Build a Social Media Data Warehouse: Complete Architecture Guide
You scrape data from Instagram, TikTok, Twitter. But where does it go?
Right now it probably goes into one messy database. Posts mixed with comments mixed with profiles mixed with analytics. Queries get slower every day. Finding anything takes forever.
I built my first data warehouse wrong. It worked for 10,000 records. At 100,000 records queries took 30 seconds. At 1 million records everything crashed.
I rebuilt it properly. Now I store 50 million records. Queries return in under 1 second. Historical analysis goes back 2 years. Everything scales smoothly.
Let me show you how to build a social media data warehouse that actually works at scale.
Why You Need a Data Warehouse
A regular database and a data warehouse are different tools for different jobs.
Regular database: Fast reads and writes for current data. Your app uses this.
Data warehouse: Historical data, complex queries, analytics. Your reports use this.
When to Build a Warehouse
You need a data warehouse when:
- You want historical analysis (trends over months/years)

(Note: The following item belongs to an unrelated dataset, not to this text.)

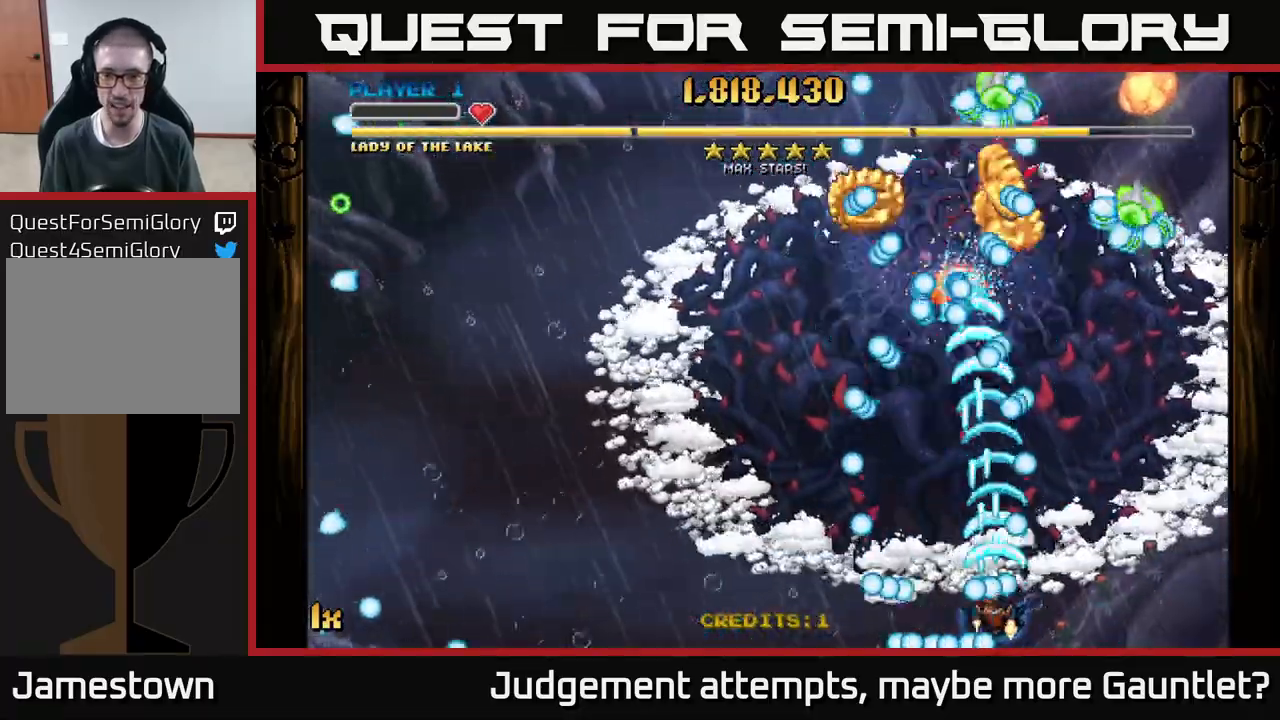
{"buttons": ["A"], "left_stick": "left", "events": [[33, "left_stick", "down-right"], [300, "left_stick", "right"], [500, "left_stick", "left"]]}
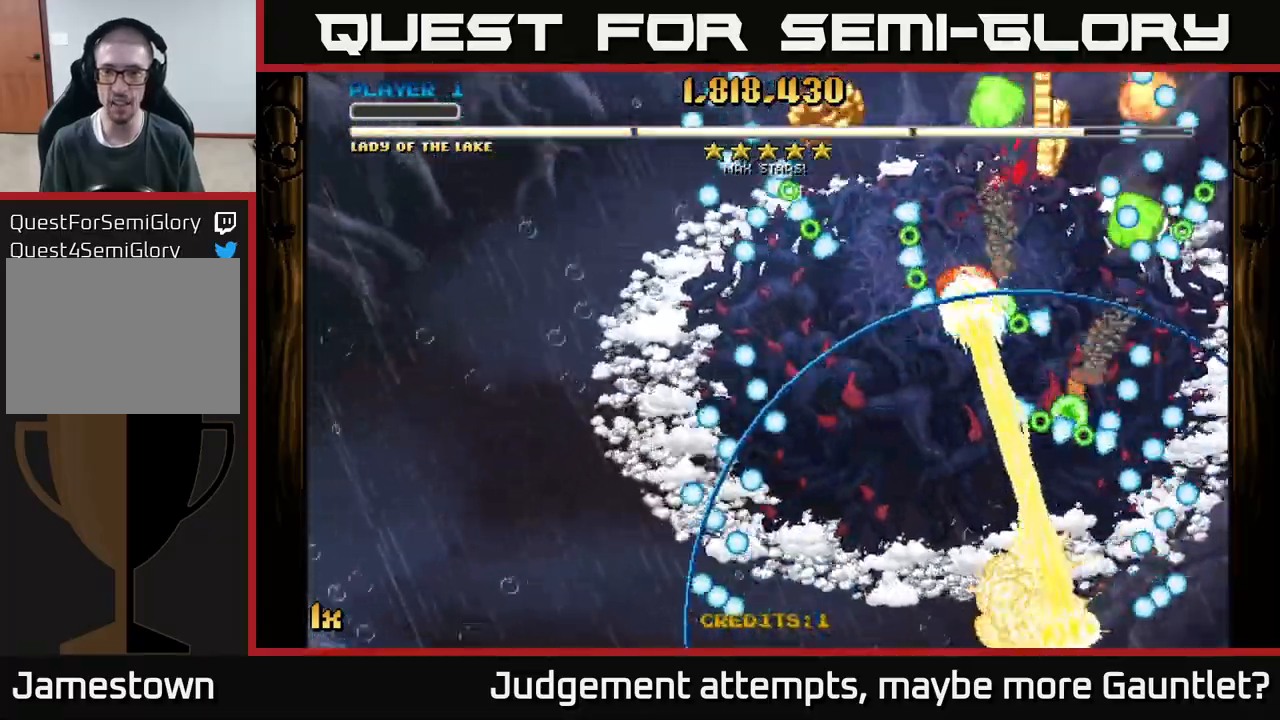
{"buttons": ["A", "X"], "left_stick": "up-right", "events": [[83, "left_stick", "up-left"], [317, "left_stick", "center"], [433, "left_stick", "up-right"], [483, "X", "down"]]}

- Your analytics queries slow down your app
- You need to join data from multiple platforms
- You want to run complex aggregations
- Your database is over 100 MB
I started building my warehouse at 50,000 records. Best decision I made.
Architecture Overview
A good data warehouse has these components:
Source databases: Your app databases (PostgreSQL, MongoDB, etc) ETL pipeline: Extract, Transform, Load data into warehouse Data warehouse: Optimized for analytics (PostgreSQL, ClickHouse, BigQuery) Analytics layer: Query interface and dashboards
Let me show you how to build each piece.
Component 1: Schema Design
Design your warehouse schema for analytics, not transactions.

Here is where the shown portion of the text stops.